In BT lore, as cited above, anything below 30mm can be used as MG. So an HMG at 25mm, MG at 20mm, and LMG between 12.7 and 14.5mm both of which are still effective at military equipment, Is still plausible.
Likewise it doesn't need to be an array of machine-guns, it could also be a gatling-type weapon that could match the same rate of fire without going that heavy.

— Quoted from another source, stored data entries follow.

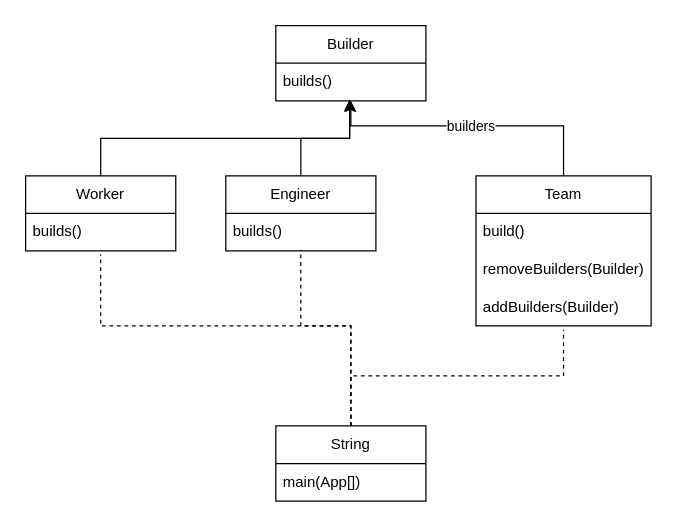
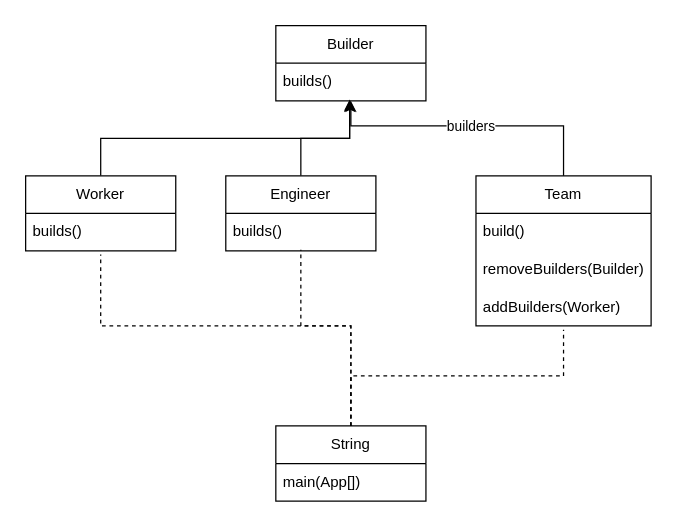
  <mxCell id="0" />
  <mxCell id="1" parent="0" />
  <mxCell id="2" value="Builder" style="swimlane;fontStyle=0;childLayout=stackLayout;horizontal=1;startSize=30;horizontalStack=0;resizeParent=1;resizeParentMax=0;resizeLast=0;collapsible=1;marginBottom=0;whiteSpace=wrap;html=1;" vertex="1" parent="1"><mxGeometry x="220" y="20" width="120" height="60" as="geometry" /></mxCell>
  <mxCell id="3" value="builds()" style="text;strokeColor=none;fillColor=none;align=left;verticalAlign=middle;spacingLeft=4;spacingRight=4;overflow=hidden;points=[[0,0.5],[1,0.5]];portConstraint=eastwest;rotatable=0;whiteSpace=wrap;html=1;" vertex="1" parent="2"><mxGeometry y="30" width="120" height="30" as="geometry" /></mxCell>
  <mxCell id="4" style="edgeStyle=orthogonalEdgeStyle;rounded=0;orthogonalLoop=1;jettySize=auto;html=1;exitX=0.5;exitY=0;exitDx=0;exitDy=0;entryX=0.492;entryY=0.967;entryDx=0;entryDy=0;entryPerimeter=0;" edge="1" parent="1" source="5" target="3"><mxGeometry relative="1" as="geometry" /></mxCell>
  <mxCell id="5" value="Worker" style="swimlane;fontStyle=0;childLayout=stackLayout;horizontal=1;startSize=30;horizontalStack=0;resizeParent=1;resizeParentMax=0;resizeLast=0;collapsible=1;marginBottom=0;whiteSpace=wrap;html=1;" vertex="1" parent="1"><mxGeometry x="20" y="140" width="120" height="60" as="geometry" /></mxCell>
  <mxCell id="6" value="builds()" style="text;strokeColor=none;fillColor=none;align=left;verticalAlign=middle;spacingLeft=4;spacingRight=4;overflow=hidden;points=[[0,0.5],[1,0.5]];portConstraint=eastwest;rotatable=0;whiteSpace=wrap;html=1;" vertex="1" parent="5"><mxGeometry y="30" width="120" height="30" as="geometry" /></mxCell>
  <mxCell id="7" style="edgeStyle=orthogonalEdgeStyle;rounded=0;orthogonalLoop=1;jettySize=auto;html=1;exitX=0.5;exitY=0;exitDx=0;exitDy=0;entryX=0.492;entryY=1;entryDx=0;entryDy=0;entryPerimeter=0;" edge="1" parent="1" source="8" target="3"><mxGeometry relative="1" as="geometry" /></mxCell>
  <mxCell id="8" value="Engineer" style="swimlane;fontStyle=0;childLayout=stackLayout;horizontal=1;startSize=30;horizontalStack=0;resizeParent=1;resizeParentMax=0;resizeLast=0;collapsible=1;marginBottom=0;whiteSpace=wrap;html=1;" vertex="1" parent="1"><mxGeometry x="180" y="140" width="120" height="60" as="geometry" /></mxCell>
  <mxCell id="9" value="builds()" style="text;strokeColor=none;fillColor=none;align=left;verticalAlign=middle;spacingLeft=4;spacingRight=4;overflow=hidden;points=[[0,0.5],[1,0.5]];portConstraint=eastwest;rotatable=0;whiteSpace=wrap;html=1;" vertex="1" parent="8"><mxGeometry y="30" width="120" height="30" as="geometry" /></mxCell>
  <mxCell id="10" value="String" style="swimlane;fontStyle=0;childLayout=stackLayout;horizontal=1;startSize=30;horizontalStack=0;resizeParent=1;resizeParentMax=0;resizeLast=0;collapsible=1;marginBottom=0;whiteSpace=wrap;html=1;" vertex="1" parent="1"><mxGeometry x="220" y="340" width="120" height="60" as="geometry" /></mxCell>
  <mxCell id="11" value="main(App[])" style="text;strokeColor=none;fillColor=none;align=left;verticalAlign=middle;spacingLeft=4;spacingRight=4;overflow=hidden;points=[[0,0.5],[1,0.5]];portConstraint=eastwest;rotatable=0;whiteSpace=wrap;html=1;" vertex="1" parent="10"><mxGeometry y="30" width="120" height="30" as="geometry" /></mxCell>
  <mxCell id="12" value="Team" style="swimlane;fontStyle=0;childLayout=stackLayout;horizontal=1;startSize=30;horizontalStack=0;resizeParent=1;resizeParentMax=0;resizeLast=0;collapsible=1;marginBottom=0;whiteSpace=wrap;html=1;" vertex="1" parent="1"><mxGeometry x="380" y="140" width="140" height="120" as="geometry" /></mxCell>
  <mxCell id="13" value="build()" style="text;strokeColor=none;fillColor=none;align=left;verticalAlign=middle;spacingLeft=4;spacingRight=4;overflow=hidden;points=[[0,0.5],[1,0.5]];portConstraint=eastwest;rotatable=0;whiteSpace=wrap;html=1;" vertex="1" parent="12"><mxGeometry y="30" width="140" height="30" as="geometry" /></mxCell>
  <mxCell id="14" value="removeBuilders(Builder)" style="text;strokeColor=none;fillColor=none;align=left;verticalAlign=middle;spacingLeft=4;spacingRight=4;overflow=hidden;points=[[0,0.5],[1,0.5]];portConstraint=eastwest;rotatable=0;whiteSpace=wrap;html=1;" vertex="1" parent="12"><mxGeometry y="60" width="140" height="30" as="geometry" /></mxCell>
- <mxCell id="15" value="addBuilders(Builder)" style="text;strokeColor=none;fillColor=none;align=left;verticalAlign=middle;spacingLeft=4;spacingRight=4;overflow=hidden;points=[[0,0.5],[1,0.5]];portConstraint=eastwest;rotatable=0;whiteSpace=wrap;html=1;" vertex="1" parent="12"><mxGeometry y="90" width="140" height="30" as="geometry" /></mxCell>
+ <mxCell id="15" value="addBuilders(Worker)" style="text;strokeColor=none;fillColor=none;align=left;verticalAlign=middle;spacingLeft=4;spacingRight=4;overflow=hidden;points=[[0,0.5],[1,0.5]];portConstraint=eastwest;rotatable=0;whiteSpace=wrap;html=1;" vertex="1" parent="12"><mxGeometry y="90" width="140" height="30" as="geometry" /></mxCell>
  <mxCell id="16" value="" style="endArrow=classic;html=1;rounded=0;exitX=0.5;exitY=0;exitDx=0;exitDy=0;" edge="1" parent="1" source="12"><mxGeometry relative="1" as="geometry"><mxPoint x="260" y="210" as="sourcePoint" /><mxPoint x="280" y="80" as="targetPoint" /><Array as="points"><mxPoint x="450" y="100" /><mxPoint x="280" y="100" /></Array></mxGeometry></mxCell>
  <mxCell id="17" value="builders" style="edgeLabel;resizable=0;html=1;align=center;verticalAlign=middle;" connectable="0" vertex="1" parent="16"><mxGeometry relative="1" as="geometry" /></mxCell>
  <mxCell id="18" value="" style="endArrow=none;dashed=1;html=1;rounded=0;exitX=0.5;exitY=0;exitDx=0;exitDy=0;entryX=0.5;entryY=0.967;entryDx=0;entryDy=0;entryPerimeter=0;" edge="1" parent="1" source="10" target="9"><mxGeometry width="50" height="50" relative="1" as="geometry"><mxPoint x="290" y="240" as="sourcePoint" /><mxPoint x="340" y="190" as="targetPoint" /><Array as="points"><mxPoint x="280" y="260" /><mxPoint x="240" y="260" /></Array></mxGeometry></mxCell>
  <mxCell id="19" value="" style="endArrow=none;dashed=1;html=1;rounded=0;entryX=0.5;entryY=1.1;entryDx=0;entryDy=0;entryPerimeter=0;" edge="1" parent="1" target="6"><mxGeometry width="50" height="50" relative="1" as="geometry"><mxPoint x="280" y="340" as="sourcePoint" /><mxPoint x="250" y="209.01" as="targetPoint" /><Array as="points"><mxPoint x="280" y="260" /><mxPoint x="80" y="260" /></Array></mxGeometry></mxCell>
  <mxCell id="20" value="" style="endArrow=none;dashed=1;html=1;rounded=0;entryX=0.5;entryY=1.1;entryDx=0;entryDy=0;entryPerimeter=0;" edge="1" parent="1" target="15"><mxGeometry width="50" height="50" relative="1" as="geometry"><mxPoint x="280" y="340" as="sourcePoint" /><mxPoint x="90" y="213" as="targetPoint" /><Array as="points"><mxPoint x="280" y="300" /><mxPoint x="450" y="300" /></Array></mxGeometry></mxCell>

What requires MG to be heavy however is having a large caliber -- there's no way around it unlike turning to Gatling-Style.
And finally, BT do have a separate MG Array. (
https://www.sarna.ne...chine_Gun_Array )
So I don't know what to tell you, aside from you're wrong on so many levels; BT lore and modern weapons.
tl:dr
Why you are wrong:
- 20mm is just nominal, there are diverse 20mm rounds that have different effective ranges
- Small Arms ammunition such as 7.62mm actually have longer effective ranges, so by your logic they could be at AC2 ranges, which would have been absurd
- BT AC calibers are between 30 to 205mm, ACs are actually diverse and merely loosely grouped based on their output.
- Effective range in BT ACs are also affected by recoil and "other factors" which would have the same caliber doing different effective ranges.
- there are such a thing that is called "Anti-Materiel", which is between autocannon and small-arms, and that is the lines of 50-BMG, 14.5mm Soviet, 15.5mm FN
- The MGs could still fit between 12.7mm and 25mm which aren't small-arms, but satisfies the classification of "cannons" in the world of BT.
- MG Arrays actually exists as a separate weapon in game.
Edited by The6thMessenger, 24 November 2020 - 06:02 AM.